The Kerala High Court has drawn a sharp constitutional line, warning that if arbitrary waqf declarations are allowed to pass unchecked, tomorrow even the Taj Mahal, the Red Fort, or the legislature buildings could be claimed as waqf property.
Delivering a scathing verdict in the Munambam land dispute, a Division Bench of Justices S.A. Dharmadhikari and Syam Kumar V.M. cautioned that granting judicial legitimacy to baseless waqf claims would set a perilous precedent. “If judicial seal of approval is placed on such an arbitrary declaration,” the Bench remarked, “any random building — from the Taj Mahal to this Court’s own building — could be painted with the brush of waqf property.”
The Court’s concern went beyond rhetoric. It warned that such unchecked powers would endanger constitutionally protected rights — the right to property under Article 300A, the right to trade and profession under Article 19, and even the right to life and livelihood under Article 21. “A secular nation cannot allow fanciful assertions to override due process,” the Bench declared, adding that recognising unaccountable power in the hands of Waqf Boards would trample citizens’ fundamental guarantees.
The dispute stems from land in Munambam, once 404 acres and now reduced to about 135 acres due to sea erosion. The land, originally gifted in 1950 by Siddique Sait to Farook College, was home to several residents who continued to occupy it. Over the years, parts of the property were sold to these occupants — none of the sale deeds described the land as waqf property.
Nearly seven decades later, in 2019, the Kerala Waqf Board (KWB) registered the land as waqf property, effectively nullifying all previous transactions. This sparked widespread protests from nearly 600 families. The State government then formed an inquiry commission led by retired Justice C.N. Ramachandran Nair to investigate — a move that was later quashed by a single-judge Bench, prompting the government’s appeal before the Division Bench.
The Division Bench found that the original deed gifting the land to Farook Management was just that — a gift deed, not a waqf deed. The Waqf Board, it noted, appeared to have relied solely on the title of the document without applying legal criteria or providing reasons. The Court underscored that the Board acted nearly seventy years late, without hearing affected parties, and amid a sharp rise in the land’s market value — factors that, in the Court’s words, “smack of a foul action lacking bonafides.”

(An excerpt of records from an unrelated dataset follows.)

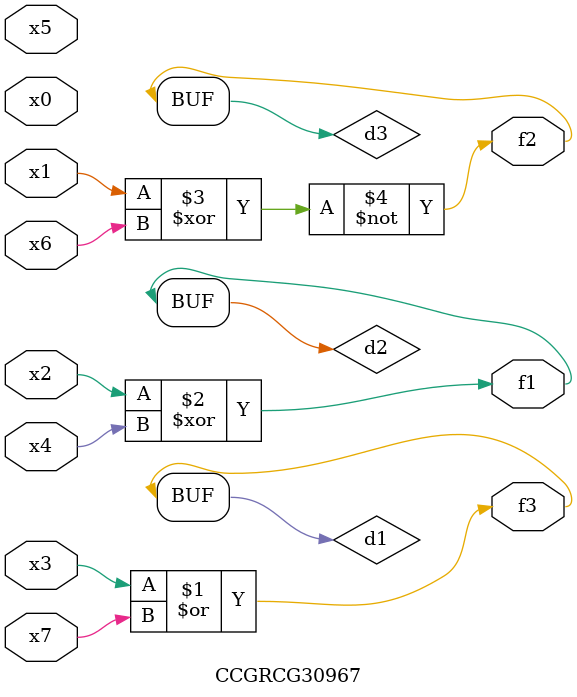
<source format=v>
module CCGRCG30967(
	input x0, x1, x2, x3, x4, x5, x6, x7,
	output f1, f2, f3
);

	wire d1, d2, d3;

	or (d1, x3, x7);
	xor (d2, x2, x4);
	xnor (d3, x1, x6);
	assign f1 = d2;
	assign f2 = d3;
	assign f3 = d1;
endmodule

</source>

Calling out the Waqf Board’s “palpable illegality and blatant arbitrariness,” the Court said the move appeared to be “a desperate attempt to wrest control, management, and ownership of the property.”
While the petitioners argued that only a Waqf Tribunal had jurisdiction, the Court held that constitutional courts retain the authority to examine whether the statutory process for declaring a waqf has been duly followed. “The Court can and must scrutinise whether the procedure — including a proper survey and inquiry — was sincerely observed, given that such declarations can displace citizens of their fundamental rights,” the Bench stated.
Ultimately, the Division Bench reinstated the government’s inquiry commission, though it stopped short of invalidating the Waqf Board’s declaration, limiting its ruling to the scope of the State’s appeal.
In essence, the Court’s message was clear: property cannot be painted over with divine authority without legal foundation — not in a constitutional democracy, and certainly not under the watch of the judiciary.